[WORK INSTRUCTIONS]:
Reproduce the entries from their start through the line that contains "4: (532, 96)", with both of those ends included. Leave the pictures out.

[Collection entries]:
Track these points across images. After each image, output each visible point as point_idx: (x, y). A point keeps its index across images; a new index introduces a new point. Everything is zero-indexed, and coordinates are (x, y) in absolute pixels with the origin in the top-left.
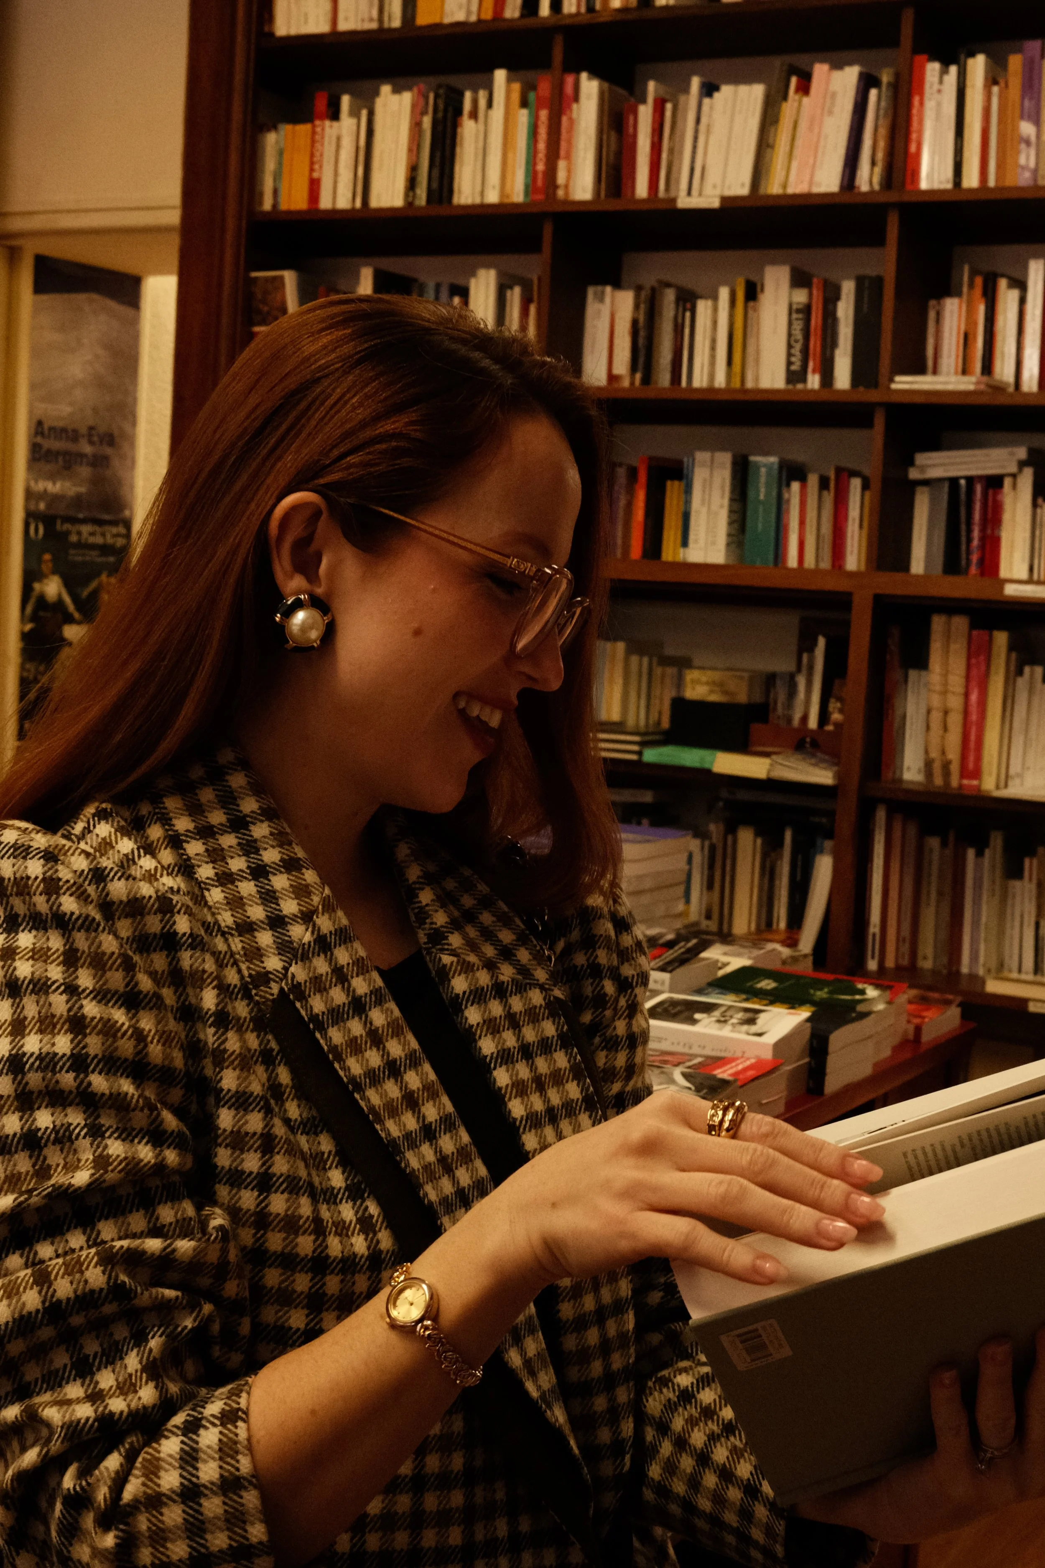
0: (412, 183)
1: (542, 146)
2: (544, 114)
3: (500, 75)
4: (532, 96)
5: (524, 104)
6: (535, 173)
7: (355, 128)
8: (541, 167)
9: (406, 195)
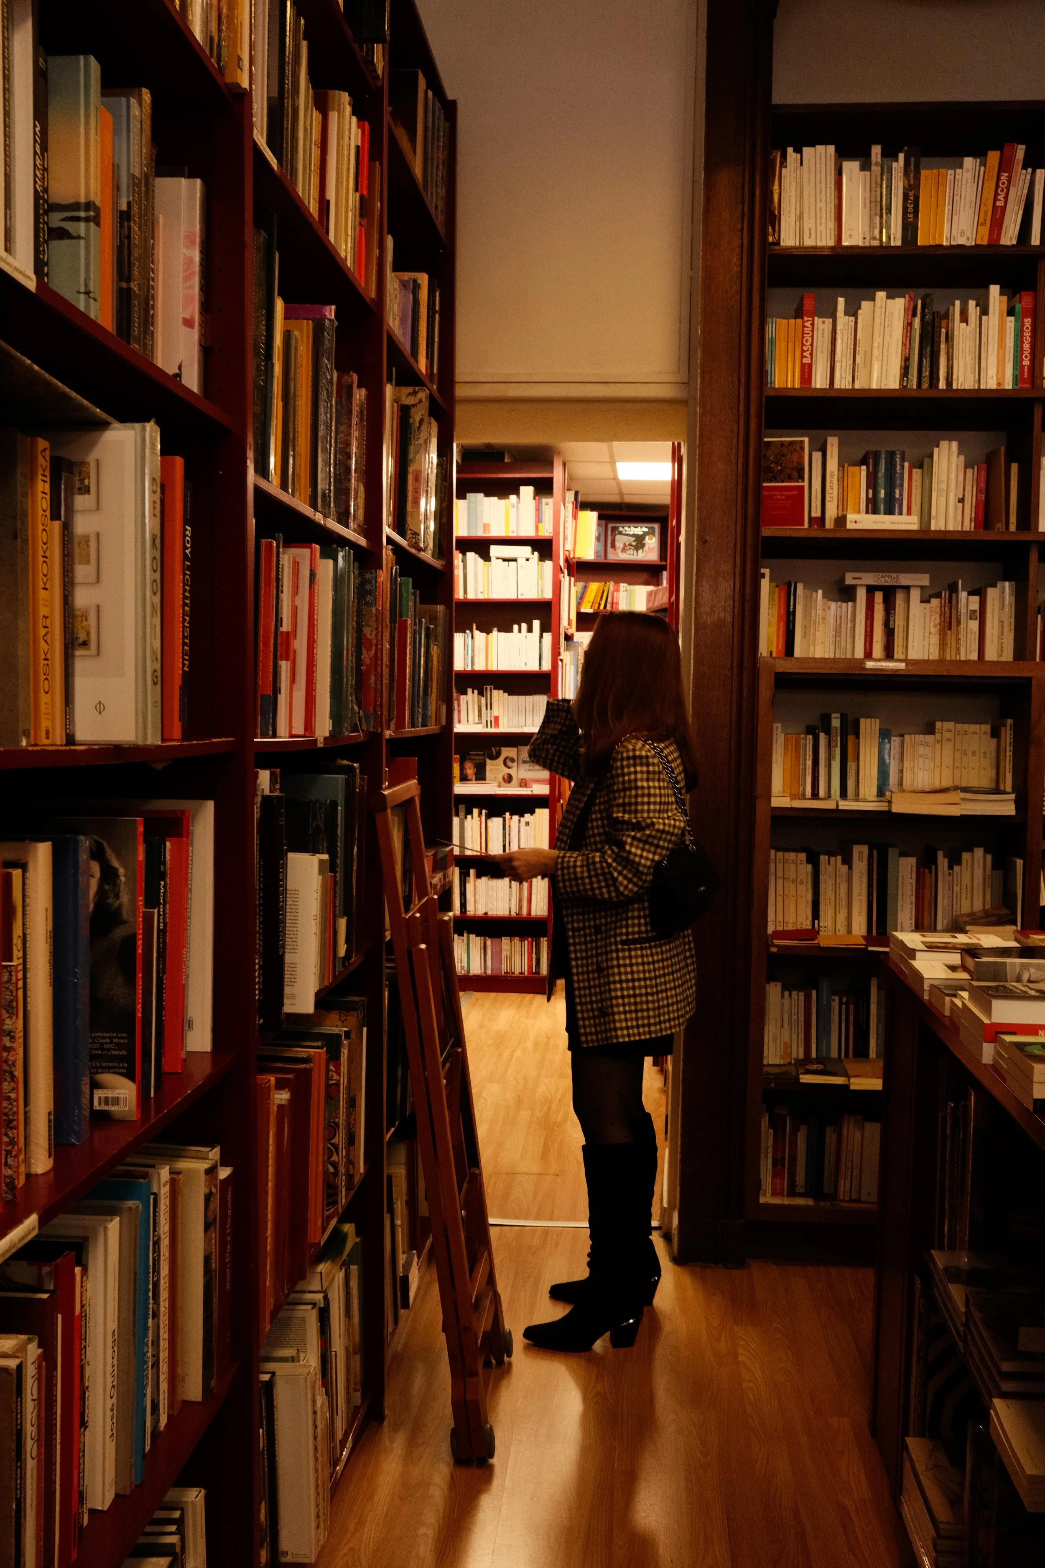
0: (905, 371)
1: (1027, 346)
2: (1028, 322)
3: (994, 290)
4: (1018, 308)
5: (1011, 312)
6: (1022, 367)
7: (853, 324)
8: (1026, 362)
9: (901, 380)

[RESULT OF THE TASK]:
Track these points across images. After each image, output each visible point as point_idx: (x, y). A point keeps its index across images; a new index introduces a new point. Everything is zero-indexed, and coordinates are (x, y) in absolute pixels with the origin in the top-left.
0: (412, 183)
1: (542, 146)
2: (544, 114)
3: (500, 75)
4: (532, 96)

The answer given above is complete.